In all, Grant wound up being sidelined from late 2013 to early 2016. He promptly missed another two years from late 2016 to the summer of 2018 because of an arm injury, but he’s made up for lost time since, competing seven times in the UFC over the last four years.
Yet despite his roller-coaster road, even when his fortunes were their bleakest, Grant said he never once allowed himself to consider quitting on the dream he’s had since childhood.
“Honestly, it never crossed my mind, because I’d done all the hard work to get there,” Grant said. “Like my dream was always to fight in the UFC. Well, my dream was to get on The Ultimate Fighter and then fight in the UFC, and I’d managed to do both. And it wasn’t ideal. It was like, ‘Look, you haven’t worked this hard to get there and then to go out and call it a day now.’ It was just more the mental side of just getting through things and still, in between the injuries, still trying to get in the gym, still trying to keep positive, and still trying to get better. It was there, but I never thought, ‘Oh, this is going to be it.’

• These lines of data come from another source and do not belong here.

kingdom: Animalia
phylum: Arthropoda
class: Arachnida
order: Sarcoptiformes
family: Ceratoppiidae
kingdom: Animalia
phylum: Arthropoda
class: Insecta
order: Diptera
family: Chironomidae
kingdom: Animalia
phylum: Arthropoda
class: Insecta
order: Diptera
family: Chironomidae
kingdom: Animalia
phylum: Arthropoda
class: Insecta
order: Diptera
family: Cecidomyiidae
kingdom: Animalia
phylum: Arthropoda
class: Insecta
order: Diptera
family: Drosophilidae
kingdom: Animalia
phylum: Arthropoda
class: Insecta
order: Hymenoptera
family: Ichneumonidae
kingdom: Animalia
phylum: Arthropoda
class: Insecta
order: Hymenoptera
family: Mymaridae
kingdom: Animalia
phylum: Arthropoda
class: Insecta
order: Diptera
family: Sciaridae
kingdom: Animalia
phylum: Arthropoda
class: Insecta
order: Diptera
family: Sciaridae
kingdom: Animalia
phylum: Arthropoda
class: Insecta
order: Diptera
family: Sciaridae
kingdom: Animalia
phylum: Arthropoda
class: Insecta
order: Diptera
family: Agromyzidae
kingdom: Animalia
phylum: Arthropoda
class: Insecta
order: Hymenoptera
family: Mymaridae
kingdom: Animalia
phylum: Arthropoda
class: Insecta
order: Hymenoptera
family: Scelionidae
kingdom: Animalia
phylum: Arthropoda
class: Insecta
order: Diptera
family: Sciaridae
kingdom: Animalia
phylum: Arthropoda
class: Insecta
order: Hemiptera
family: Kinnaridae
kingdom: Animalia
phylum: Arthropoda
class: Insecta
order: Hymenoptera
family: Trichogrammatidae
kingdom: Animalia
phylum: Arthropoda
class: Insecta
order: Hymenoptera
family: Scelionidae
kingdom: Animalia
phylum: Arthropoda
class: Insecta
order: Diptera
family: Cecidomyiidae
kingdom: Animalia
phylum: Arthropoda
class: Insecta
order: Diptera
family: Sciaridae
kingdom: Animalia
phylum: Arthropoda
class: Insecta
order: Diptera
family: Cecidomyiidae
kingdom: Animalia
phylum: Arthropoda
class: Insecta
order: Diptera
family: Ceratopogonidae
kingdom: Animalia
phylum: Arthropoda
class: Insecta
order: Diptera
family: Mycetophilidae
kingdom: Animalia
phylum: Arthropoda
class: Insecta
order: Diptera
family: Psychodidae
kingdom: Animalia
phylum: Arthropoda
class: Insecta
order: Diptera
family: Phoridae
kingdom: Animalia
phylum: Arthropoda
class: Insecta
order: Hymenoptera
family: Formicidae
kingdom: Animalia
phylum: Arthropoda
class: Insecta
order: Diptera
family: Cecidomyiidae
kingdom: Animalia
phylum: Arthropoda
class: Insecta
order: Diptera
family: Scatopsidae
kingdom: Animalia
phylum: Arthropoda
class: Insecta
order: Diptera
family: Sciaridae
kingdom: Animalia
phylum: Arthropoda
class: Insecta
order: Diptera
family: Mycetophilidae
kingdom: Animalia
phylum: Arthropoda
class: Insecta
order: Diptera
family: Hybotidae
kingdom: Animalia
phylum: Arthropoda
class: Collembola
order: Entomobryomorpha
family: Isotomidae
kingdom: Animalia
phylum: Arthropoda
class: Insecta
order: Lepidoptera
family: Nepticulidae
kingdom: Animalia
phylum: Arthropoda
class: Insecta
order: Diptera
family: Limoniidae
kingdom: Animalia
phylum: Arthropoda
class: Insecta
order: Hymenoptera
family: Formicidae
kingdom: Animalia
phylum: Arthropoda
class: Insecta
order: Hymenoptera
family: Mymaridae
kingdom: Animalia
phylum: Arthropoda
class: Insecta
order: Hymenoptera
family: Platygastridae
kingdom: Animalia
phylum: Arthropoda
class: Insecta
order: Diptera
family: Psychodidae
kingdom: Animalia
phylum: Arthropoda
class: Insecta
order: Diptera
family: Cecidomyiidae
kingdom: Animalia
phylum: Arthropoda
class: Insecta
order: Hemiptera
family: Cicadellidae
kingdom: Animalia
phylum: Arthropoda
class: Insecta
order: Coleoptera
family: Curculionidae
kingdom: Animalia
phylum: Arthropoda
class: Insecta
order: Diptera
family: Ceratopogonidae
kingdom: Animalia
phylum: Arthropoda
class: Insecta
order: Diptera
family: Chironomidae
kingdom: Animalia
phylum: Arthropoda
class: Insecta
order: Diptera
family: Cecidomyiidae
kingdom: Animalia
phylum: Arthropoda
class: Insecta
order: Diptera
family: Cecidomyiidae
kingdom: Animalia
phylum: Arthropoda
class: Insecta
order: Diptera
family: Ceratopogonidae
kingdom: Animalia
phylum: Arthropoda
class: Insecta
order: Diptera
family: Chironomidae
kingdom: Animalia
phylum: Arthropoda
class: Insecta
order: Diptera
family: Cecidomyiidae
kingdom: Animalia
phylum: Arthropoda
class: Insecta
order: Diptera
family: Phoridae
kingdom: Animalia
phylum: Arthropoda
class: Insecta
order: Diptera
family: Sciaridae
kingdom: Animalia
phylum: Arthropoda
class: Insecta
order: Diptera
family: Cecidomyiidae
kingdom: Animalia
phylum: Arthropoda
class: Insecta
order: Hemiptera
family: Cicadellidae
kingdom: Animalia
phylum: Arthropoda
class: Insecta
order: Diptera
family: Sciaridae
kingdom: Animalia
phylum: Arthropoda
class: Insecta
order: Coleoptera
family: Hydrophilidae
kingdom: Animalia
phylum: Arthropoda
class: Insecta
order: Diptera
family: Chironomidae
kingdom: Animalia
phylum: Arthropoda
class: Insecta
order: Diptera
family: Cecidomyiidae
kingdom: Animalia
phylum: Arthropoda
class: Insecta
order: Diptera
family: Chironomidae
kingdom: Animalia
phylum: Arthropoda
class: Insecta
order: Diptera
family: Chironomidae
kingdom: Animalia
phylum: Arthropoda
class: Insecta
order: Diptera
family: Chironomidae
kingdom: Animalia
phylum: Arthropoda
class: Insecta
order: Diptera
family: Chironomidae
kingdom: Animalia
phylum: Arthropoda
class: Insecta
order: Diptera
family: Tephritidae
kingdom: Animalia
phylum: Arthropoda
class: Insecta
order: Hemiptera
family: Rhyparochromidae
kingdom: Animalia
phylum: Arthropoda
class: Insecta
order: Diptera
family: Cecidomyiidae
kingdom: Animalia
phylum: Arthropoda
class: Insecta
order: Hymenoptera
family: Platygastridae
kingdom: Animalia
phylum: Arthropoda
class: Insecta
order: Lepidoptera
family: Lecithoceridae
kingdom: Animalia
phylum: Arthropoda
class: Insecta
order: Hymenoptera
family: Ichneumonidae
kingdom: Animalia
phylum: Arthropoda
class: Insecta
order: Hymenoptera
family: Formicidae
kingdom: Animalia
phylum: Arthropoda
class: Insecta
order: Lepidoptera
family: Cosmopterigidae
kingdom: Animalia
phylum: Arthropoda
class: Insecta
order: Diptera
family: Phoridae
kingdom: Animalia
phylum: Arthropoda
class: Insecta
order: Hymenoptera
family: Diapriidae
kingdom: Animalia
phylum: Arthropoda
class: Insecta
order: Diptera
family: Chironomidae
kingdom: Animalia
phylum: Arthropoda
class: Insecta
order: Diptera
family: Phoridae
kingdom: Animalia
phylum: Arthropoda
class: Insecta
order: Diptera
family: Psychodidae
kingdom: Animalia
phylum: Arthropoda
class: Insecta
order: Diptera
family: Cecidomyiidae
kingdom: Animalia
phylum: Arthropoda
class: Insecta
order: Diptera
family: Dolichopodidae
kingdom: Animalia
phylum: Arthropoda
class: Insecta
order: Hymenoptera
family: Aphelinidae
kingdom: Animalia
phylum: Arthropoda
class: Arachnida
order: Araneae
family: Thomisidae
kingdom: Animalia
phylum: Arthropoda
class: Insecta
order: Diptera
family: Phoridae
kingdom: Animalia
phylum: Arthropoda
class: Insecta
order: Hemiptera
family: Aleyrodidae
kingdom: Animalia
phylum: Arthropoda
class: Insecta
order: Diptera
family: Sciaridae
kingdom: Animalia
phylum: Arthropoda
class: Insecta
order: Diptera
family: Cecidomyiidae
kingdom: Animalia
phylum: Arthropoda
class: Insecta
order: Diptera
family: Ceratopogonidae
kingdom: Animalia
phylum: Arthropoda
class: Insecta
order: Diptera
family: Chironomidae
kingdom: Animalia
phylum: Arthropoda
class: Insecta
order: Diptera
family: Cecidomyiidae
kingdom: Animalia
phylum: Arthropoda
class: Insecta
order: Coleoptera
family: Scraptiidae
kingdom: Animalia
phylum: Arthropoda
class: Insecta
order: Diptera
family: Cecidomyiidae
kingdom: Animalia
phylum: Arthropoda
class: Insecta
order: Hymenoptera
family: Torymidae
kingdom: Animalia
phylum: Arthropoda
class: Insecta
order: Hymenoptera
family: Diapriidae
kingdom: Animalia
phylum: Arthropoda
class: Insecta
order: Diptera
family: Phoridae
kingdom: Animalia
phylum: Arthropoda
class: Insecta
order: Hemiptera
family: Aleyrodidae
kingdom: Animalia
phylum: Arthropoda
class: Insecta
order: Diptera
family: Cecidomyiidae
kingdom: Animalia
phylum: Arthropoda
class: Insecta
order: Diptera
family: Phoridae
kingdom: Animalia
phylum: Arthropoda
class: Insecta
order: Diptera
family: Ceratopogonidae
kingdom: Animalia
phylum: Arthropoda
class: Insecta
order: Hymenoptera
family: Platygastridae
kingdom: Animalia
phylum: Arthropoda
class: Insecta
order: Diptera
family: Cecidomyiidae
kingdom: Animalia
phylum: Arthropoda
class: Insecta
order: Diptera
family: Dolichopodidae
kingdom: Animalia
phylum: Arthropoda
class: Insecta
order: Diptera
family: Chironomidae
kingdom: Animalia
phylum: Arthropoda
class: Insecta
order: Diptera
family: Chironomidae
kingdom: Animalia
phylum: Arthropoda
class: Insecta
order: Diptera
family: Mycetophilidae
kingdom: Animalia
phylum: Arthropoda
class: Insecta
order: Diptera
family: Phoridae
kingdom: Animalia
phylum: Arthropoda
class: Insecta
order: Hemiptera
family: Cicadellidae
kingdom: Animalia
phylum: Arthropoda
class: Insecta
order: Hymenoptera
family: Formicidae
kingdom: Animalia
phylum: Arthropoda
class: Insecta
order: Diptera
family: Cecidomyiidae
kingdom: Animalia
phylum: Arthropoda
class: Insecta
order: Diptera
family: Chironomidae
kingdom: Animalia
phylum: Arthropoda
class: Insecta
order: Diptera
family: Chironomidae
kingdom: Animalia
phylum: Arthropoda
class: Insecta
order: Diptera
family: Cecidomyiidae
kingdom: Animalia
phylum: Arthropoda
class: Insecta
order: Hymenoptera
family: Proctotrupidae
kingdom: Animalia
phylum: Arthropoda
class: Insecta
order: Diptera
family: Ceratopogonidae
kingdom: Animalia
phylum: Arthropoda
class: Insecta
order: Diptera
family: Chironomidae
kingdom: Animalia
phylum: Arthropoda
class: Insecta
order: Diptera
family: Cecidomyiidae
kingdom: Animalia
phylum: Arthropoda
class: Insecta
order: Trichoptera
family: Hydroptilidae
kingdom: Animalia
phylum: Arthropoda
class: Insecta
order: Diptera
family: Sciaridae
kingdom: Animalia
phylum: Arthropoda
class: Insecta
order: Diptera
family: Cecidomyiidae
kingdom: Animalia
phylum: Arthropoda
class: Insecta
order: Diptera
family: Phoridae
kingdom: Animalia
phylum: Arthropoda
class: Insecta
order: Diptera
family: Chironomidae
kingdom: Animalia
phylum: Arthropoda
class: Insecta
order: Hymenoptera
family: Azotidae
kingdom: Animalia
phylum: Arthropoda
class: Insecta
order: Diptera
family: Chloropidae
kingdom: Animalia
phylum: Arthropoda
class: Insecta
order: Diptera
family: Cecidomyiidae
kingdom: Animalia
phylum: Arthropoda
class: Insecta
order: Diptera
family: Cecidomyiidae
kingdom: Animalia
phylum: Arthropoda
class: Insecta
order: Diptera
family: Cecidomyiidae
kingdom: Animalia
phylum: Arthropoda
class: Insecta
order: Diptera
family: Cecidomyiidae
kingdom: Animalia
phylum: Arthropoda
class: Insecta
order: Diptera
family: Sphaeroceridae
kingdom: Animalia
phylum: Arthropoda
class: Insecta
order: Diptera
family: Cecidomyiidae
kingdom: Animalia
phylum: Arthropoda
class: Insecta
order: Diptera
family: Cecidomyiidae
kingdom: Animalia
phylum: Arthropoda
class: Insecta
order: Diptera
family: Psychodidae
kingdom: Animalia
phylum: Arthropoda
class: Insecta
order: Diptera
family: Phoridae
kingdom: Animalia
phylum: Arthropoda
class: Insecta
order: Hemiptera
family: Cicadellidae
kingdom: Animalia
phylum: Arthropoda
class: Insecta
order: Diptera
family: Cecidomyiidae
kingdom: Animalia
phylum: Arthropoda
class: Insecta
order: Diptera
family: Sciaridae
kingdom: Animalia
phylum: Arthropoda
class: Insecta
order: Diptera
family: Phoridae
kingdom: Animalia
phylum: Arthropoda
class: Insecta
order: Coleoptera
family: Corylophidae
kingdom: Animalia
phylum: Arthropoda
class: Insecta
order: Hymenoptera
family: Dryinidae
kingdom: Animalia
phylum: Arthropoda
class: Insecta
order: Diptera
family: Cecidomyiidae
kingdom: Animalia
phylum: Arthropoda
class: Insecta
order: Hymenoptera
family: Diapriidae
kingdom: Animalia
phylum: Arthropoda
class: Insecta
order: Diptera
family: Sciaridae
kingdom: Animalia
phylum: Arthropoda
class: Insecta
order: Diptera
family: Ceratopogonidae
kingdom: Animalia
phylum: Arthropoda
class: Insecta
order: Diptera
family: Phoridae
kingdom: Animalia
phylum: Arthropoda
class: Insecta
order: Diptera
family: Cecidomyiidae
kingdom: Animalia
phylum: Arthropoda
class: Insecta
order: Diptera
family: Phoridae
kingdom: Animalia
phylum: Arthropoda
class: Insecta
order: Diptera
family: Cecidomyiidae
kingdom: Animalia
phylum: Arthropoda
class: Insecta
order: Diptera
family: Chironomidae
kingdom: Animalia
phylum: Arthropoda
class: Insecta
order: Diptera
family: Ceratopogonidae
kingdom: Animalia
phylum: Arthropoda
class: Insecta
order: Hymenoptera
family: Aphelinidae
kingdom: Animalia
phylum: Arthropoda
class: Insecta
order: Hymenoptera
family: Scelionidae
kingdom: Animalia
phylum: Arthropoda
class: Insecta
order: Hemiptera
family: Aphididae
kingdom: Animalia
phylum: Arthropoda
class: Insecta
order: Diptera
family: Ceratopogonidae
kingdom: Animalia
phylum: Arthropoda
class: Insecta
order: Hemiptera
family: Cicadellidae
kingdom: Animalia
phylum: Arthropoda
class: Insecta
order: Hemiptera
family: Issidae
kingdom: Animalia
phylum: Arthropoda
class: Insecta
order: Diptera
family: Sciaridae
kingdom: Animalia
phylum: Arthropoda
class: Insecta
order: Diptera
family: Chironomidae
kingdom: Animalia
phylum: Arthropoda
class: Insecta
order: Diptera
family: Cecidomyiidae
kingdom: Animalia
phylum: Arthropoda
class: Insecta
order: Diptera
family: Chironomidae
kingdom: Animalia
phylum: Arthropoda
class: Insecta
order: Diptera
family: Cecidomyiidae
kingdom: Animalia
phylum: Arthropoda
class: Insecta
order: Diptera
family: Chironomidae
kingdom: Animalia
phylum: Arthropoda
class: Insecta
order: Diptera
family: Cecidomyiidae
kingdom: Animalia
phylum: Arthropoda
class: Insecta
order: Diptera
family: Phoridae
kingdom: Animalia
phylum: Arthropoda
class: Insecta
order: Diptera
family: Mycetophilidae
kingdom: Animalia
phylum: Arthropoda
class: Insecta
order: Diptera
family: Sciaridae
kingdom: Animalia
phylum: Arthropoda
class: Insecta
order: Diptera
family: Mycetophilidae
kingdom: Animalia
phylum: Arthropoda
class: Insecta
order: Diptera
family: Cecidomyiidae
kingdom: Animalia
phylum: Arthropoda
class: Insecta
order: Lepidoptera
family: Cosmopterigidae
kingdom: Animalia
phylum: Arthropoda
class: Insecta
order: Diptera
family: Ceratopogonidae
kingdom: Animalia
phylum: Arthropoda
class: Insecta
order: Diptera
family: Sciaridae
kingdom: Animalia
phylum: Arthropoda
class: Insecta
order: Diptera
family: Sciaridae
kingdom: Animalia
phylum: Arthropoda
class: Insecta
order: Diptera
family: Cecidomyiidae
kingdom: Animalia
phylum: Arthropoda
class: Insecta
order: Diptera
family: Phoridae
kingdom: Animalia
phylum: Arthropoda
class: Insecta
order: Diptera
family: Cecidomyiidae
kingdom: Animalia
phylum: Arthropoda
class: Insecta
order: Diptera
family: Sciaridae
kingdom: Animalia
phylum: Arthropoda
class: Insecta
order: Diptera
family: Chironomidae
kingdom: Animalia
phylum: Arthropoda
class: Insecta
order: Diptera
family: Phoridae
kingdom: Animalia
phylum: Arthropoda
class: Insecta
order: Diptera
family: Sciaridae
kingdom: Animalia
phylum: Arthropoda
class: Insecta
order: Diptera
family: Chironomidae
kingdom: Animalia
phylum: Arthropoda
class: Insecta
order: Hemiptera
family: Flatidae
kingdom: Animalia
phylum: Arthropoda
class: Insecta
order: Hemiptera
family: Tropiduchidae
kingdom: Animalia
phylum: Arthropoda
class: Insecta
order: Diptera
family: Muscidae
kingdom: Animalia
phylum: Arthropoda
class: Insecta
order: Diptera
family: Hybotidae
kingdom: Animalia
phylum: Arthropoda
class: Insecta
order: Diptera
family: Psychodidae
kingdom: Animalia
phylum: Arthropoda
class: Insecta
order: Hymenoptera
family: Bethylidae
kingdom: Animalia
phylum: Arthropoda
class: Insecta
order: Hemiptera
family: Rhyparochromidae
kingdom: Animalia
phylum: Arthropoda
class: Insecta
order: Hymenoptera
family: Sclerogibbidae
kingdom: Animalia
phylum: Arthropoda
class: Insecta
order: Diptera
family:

“I always knew that once I got back there, I was going to start trying to make waves.”
That tenacity paid off. In the aftermath of UFC Vegas 54, Grant has been celebrated as not only a tremendous comeback story, but also one of the most exciting fighters in the UFC’s bantamweight division. And with the UFC set to make another trip to London on July 23, it may be time for “Dangerous” to get the homecoming he lost out on all those years ago.
“If that’s the case, then yeah I’ll be ready, no problem,” Grant said. “I’m not dealing with any injuries. I can get straight back in the gym, just happy to be back in this world.
“I’m just ready to fight wherever and whenever the UFC wants.”